I crossed the finish line and let out a last "UGH!" I felt like I'd been punched all over. My mouth was coated and - ah, yes, here it comes - the coughing fit that hit me had me staggering to the side of the chute to hang on to a rail while my lungs did what they do. (I'm used to this finishing coughing fit, by the way. I can run six miles with only minor coughing and no fits, but as soon as I stop, the coughing hits hard and fast and takes a while to stop.) Someone became concerned and I became aware of a hovering presence at my elbow - someone short, squat, and in blue - a race official perhaps, or one of the EMTs. I caught my breath and straightened up and turned: it was Dr. Maharam! He had a look of genuine concern in his eyes. I took off my shades so he might recognize me easier and explained it was merely my CF. He nodded vaguely and encouraged me to keep walking, keep the muscles moving. I smiled at him and told him I think I set a PR! Then walk I did for the next ten minutes while I retrieved my stuff, sucked down Recoverite, and waited for the raffle (aw...no spa for me.)

I failed to clearly note my finish time, too. I feel fairly certain I set a PR, but have NOT YET CHECKED. I didn't do the math in the park, didn't turn to others who finished with me and ask about the clock. I didn't look it up even once I got to the (brand-new) Apple Store on 5th Ave. (By the way, check out the entrance - awesome.) I go shopping for food, come home, shower, take a nap, go to Brooklyn Harley...and still haven't check online how I did.

Let's check it now, shall we?

And the survey says: I AM THE GOLD-MEDAL WINNER FOR TODAY!!! Yes, I did it! I set a new personal record of 57 minutes, 42 seconds! That's a 9:18 pace, kids; more than five minutes off my old 10K personal best. This is going to be a hard one to break, but not impossible. I know I can run this faster; it will take focused speed-work. I may even have to get to a track. I know I can break a 9:00 pace, eventually. Also, for the record, I started the race at 6 minutes, 45 seconds. My 5K split time is 35:59 by the clock, so 29:14 by the chip. Which MEANS...negative splits!
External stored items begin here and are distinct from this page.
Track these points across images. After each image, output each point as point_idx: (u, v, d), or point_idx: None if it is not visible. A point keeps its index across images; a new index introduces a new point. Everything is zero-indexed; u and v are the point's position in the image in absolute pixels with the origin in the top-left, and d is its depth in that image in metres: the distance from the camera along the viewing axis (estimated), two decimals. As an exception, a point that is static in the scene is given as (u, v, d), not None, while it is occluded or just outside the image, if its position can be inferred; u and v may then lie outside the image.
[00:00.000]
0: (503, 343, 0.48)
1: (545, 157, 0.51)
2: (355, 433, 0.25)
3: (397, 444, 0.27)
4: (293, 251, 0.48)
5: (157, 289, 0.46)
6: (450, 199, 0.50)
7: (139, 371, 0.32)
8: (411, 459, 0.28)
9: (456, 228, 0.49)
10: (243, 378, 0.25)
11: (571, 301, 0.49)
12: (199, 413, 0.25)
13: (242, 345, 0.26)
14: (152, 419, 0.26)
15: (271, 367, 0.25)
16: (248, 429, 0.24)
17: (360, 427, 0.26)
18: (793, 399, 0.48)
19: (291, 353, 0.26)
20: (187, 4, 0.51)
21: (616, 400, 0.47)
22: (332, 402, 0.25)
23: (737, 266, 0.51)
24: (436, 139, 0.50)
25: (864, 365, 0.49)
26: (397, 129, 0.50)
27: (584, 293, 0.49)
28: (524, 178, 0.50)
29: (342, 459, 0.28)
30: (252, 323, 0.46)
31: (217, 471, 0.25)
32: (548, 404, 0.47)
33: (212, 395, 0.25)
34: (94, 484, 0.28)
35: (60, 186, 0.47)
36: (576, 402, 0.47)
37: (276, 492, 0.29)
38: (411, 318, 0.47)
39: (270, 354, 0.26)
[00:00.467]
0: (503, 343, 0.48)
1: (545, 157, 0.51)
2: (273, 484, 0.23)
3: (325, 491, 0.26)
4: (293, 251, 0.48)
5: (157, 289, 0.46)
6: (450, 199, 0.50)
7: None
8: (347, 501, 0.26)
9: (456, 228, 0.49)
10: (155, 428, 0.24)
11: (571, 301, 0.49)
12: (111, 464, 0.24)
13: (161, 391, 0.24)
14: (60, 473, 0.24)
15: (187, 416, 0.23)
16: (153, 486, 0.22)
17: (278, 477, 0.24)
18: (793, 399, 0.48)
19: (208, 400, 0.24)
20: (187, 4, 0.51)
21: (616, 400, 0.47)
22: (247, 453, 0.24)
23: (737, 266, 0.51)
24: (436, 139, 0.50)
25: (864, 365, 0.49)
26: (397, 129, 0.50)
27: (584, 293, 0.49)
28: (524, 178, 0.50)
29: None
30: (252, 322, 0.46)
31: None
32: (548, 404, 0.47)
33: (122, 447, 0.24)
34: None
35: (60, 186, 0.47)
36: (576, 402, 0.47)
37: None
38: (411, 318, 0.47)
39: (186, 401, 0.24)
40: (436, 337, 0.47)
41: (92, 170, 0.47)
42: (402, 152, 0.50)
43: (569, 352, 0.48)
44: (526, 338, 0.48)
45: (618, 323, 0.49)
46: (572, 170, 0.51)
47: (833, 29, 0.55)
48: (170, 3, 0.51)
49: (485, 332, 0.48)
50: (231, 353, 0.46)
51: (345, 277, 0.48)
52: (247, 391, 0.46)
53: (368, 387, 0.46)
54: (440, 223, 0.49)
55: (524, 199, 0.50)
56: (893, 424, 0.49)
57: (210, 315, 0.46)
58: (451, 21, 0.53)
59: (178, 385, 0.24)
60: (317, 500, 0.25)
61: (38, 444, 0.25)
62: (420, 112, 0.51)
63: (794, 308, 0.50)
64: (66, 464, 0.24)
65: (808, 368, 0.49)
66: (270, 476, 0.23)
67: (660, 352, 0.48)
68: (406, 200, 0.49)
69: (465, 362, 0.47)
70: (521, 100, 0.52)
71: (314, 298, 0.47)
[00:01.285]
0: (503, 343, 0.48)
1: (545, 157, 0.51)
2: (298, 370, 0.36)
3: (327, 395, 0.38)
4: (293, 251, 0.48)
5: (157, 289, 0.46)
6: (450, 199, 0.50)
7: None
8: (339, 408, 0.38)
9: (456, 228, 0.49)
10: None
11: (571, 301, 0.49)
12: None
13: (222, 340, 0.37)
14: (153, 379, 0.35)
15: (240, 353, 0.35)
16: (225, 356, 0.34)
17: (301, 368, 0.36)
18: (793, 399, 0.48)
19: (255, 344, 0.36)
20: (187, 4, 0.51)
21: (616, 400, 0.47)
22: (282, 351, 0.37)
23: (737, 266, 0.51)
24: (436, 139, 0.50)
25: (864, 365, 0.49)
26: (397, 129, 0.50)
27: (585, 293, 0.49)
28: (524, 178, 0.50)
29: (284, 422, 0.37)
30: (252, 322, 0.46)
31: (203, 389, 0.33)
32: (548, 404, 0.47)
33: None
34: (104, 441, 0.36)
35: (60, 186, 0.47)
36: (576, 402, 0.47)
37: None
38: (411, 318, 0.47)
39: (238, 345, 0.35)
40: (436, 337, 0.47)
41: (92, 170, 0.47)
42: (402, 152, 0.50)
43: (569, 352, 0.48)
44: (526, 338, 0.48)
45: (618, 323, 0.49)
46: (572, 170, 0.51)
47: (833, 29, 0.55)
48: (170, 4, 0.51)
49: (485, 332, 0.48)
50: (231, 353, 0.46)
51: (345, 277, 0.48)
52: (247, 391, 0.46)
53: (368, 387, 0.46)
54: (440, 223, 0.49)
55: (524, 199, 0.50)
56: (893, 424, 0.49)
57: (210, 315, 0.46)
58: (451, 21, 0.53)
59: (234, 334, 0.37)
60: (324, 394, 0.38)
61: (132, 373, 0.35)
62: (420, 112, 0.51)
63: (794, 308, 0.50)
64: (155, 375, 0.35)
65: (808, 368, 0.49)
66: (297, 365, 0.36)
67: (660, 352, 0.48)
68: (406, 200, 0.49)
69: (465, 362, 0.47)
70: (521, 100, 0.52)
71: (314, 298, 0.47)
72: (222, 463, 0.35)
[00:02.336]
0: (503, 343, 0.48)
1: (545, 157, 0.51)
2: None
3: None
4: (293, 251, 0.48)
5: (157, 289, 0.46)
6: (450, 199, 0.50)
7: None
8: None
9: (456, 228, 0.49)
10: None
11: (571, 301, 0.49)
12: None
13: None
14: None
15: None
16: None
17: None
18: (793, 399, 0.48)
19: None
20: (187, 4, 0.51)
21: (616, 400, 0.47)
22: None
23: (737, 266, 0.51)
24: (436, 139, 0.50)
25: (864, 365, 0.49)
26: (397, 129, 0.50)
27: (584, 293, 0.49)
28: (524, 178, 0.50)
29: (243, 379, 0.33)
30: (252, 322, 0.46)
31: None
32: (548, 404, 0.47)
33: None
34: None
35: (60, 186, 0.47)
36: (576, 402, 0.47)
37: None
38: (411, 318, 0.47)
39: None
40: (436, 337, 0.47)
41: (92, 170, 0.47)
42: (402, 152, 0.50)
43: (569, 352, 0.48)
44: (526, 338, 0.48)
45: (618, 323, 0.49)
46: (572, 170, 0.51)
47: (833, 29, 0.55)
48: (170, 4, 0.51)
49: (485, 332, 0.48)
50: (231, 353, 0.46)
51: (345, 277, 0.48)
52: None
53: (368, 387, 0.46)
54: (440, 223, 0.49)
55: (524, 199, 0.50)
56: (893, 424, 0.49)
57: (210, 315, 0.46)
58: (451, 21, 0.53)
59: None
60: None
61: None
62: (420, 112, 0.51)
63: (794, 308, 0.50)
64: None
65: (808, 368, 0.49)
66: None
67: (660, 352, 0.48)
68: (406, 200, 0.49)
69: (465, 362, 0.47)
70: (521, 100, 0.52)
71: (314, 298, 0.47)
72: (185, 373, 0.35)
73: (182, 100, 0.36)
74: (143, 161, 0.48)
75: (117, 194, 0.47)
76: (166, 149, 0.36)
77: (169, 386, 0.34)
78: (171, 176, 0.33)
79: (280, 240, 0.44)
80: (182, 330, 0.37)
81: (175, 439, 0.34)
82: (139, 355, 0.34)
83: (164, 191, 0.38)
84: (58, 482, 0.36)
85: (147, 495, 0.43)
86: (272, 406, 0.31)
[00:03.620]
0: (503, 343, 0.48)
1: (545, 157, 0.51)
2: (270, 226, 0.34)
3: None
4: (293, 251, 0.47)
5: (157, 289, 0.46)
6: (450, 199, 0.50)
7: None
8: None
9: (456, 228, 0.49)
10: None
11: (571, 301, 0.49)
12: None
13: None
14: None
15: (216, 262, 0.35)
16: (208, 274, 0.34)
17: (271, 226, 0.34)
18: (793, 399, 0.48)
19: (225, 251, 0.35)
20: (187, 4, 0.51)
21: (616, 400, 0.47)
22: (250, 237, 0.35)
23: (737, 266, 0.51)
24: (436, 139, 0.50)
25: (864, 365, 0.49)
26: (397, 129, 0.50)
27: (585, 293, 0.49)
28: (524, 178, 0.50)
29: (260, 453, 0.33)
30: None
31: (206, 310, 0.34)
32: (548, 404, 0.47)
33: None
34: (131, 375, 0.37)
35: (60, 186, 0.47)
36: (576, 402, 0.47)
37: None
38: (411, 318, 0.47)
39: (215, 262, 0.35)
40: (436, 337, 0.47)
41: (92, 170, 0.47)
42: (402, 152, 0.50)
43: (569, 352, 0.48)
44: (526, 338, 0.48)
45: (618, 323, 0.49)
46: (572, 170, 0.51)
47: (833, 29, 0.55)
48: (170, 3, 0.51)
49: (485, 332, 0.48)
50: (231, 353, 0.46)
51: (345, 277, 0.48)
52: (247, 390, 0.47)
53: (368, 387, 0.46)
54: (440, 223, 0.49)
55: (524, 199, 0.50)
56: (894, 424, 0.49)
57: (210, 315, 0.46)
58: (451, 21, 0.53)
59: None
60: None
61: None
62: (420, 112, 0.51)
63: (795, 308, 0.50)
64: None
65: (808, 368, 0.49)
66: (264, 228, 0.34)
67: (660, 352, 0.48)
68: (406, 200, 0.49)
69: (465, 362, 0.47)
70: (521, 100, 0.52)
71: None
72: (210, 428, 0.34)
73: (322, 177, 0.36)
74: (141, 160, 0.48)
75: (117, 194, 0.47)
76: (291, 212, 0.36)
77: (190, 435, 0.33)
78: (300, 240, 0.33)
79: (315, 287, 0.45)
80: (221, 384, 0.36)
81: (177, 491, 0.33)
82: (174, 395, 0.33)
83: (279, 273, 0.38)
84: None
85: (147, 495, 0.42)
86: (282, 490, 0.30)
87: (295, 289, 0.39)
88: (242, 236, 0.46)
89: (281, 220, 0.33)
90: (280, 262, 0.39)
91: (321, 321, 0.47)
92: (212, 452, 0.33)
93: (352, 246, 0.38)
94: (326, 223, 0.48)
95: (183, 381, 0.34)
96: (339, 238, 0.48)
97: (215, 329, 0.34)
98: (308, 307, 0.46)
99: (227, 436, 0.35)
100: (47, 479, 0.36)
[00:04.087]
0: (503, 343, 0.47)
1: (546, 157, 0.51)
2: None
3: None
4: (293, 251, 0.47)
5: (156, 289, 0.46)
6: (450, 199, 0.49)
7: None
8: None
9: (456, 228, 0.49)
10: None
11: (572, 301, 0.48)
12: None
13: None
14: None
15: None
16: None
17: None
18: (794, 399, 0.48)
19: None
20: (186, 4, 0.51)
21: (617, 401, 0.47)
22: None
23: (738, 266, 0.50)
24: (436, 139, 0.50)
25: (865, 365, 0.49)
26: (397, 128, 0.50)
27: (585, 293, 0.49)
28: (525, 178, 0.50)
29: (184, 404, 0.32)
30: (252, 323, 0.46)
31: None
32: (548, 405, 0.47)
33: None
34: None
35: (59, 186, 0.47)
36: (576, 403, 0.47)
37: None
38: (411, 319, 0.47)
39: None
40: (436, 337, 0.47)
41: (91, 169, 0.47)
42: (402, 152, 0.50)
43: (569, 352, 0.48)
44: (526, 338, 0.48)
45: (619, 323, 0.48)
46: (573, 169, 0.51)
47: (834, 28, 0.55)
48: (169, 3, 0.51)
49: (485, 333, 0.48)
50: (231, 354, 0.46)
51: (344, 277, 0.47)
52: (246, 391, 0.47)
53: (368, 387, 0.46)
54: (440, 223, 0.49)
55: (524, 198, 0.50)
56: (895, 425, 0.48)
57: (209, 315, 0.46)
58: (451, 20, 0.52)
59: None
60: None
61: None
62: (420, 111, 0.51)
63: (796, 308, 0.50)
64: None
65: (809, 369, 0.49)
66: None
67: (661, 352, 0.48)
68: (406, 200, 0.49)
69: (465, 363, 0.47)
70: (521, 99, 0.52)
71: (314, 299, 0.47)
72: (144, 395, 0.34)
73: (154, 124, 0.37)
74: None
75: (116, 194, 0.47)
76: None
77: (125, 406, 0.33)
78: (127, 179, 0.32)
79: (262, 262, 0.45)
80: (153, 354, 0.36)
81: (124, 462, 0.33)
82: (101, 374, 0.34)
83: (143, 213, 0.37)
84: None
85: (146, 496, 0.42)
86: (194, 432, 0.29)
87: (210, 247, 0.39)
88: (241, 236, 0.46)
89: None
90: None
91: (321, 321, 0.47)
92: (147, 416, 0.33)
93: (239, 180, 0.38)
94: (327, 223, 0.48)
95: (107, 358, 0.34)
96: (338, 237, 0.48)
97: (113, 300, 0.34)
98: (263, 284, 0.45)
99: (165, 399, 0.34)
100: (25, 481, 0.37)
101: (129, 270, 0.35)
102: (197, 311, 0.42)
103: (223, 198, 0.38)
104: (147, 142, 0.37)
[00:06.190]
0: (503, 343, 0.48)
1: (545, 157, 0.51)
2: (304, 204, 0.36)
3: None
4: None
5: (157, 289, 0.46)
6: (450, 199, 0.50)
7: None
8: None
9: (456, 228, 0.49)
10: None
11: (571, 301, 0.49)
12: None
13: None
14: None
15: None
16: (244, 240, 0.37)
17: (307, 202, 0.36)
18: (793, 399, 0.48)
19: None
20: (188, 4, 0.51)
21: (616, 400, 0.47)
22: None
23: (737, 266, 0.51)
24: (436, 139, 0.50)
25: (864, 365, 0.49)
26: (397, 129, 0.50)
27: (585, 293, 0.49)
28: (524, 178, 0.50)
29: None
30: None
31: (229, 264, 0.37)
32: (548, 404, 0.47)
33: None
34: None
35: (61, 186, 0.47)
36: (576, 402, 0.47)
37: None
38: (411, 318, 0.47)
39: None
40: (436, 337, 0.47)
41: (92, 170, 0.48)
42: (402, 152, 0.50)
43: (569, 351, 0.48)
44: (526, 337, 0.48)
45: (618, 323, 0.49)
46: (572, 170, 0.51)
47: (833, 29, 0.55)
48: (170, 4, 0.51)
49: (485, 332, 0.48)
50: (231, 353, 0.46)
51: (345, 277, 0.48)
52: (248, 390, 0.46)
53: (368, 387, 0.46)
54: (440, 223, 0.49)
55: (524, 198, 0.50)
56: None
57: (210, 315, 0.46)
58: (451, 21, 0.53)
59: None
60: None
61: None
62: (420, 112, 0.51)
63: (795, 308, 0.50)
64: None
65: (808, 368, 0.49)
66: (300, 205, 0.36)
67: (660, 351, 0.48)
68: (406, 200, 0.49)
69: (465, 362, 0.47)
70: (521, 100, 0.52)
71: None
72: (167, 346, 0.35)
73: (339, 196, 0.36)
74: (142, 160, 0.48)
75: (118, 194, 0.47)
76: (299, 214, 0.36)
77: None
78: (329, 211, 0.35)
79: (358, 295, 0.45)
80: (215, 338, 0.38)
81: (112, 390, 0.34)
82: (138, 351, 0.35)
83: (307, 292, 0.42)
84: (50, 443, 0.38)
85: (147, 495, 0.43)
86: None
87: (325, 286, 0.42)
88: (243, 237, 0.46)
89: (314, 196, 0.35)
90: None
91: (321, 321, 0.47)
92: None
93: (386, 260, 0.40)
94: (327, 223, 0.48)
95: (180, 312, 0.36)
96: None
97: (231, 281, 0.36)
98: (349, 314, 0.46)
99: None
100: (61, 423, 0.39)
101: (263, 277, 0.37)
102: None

Oh, ad I saw NYFlyGirl after the race. I asked her how she did. "50/50" she replied. 50/50? Is this a new kind of performance term I haven't heard before? Took me a minute to realize the said 50:50 - she didn't look too pleased by this, but then she's always one of the fast ones. Heck, she whooped my time pretty good, didn't she?

I'm planning on doing the brand-new New York Half Marathon in August, the Mets Run to Home Plate, the Fifth Avenue Mile, maybe the Bronx Half, definitely the Staten Island half, and of course - in November - the next big goal: the NY Marathon! This race has left me with two thoughts about that: one, I have it in me to train up and run a strong race, particularly with my CF doctor's help; and two, I have a long, long way to go in training.

8 comments:

Danny said...

congrats!! strong work!

Phil said...

Awesome job!

Bridges Runner said...

Fabulous! I'm glad my cheering helped spur you on:) It was fun to cheer and carry on...especially with the responses. And a 5 minute PR....sweeeeeeeeeet!

Lora said...

Congrats! Congrats! Congrats! I was on the edge of my seat reading this!!!!

Love2Run said...

Great race and exciting report! Wanted to cheat and peek ahead but resisted the temptation. Keep on trucking!

nyflygirl said...

i think it was me who had the bronze/silver/gold goals (i did for the queens half)

anyway, great run yesterday-especially the negative splits and the PR!!

Morrissey said...

great job in breaking your Old PR by over 5 friggin' minutes! Cheers to that brooklyn!

Chelle said...

Ain't it fun demolishing those big shiny round numbers? Great job. Looking at your half and marathon PR's, I think it's fairly safe to say that there are a couple of other round numbers that are not long for this world.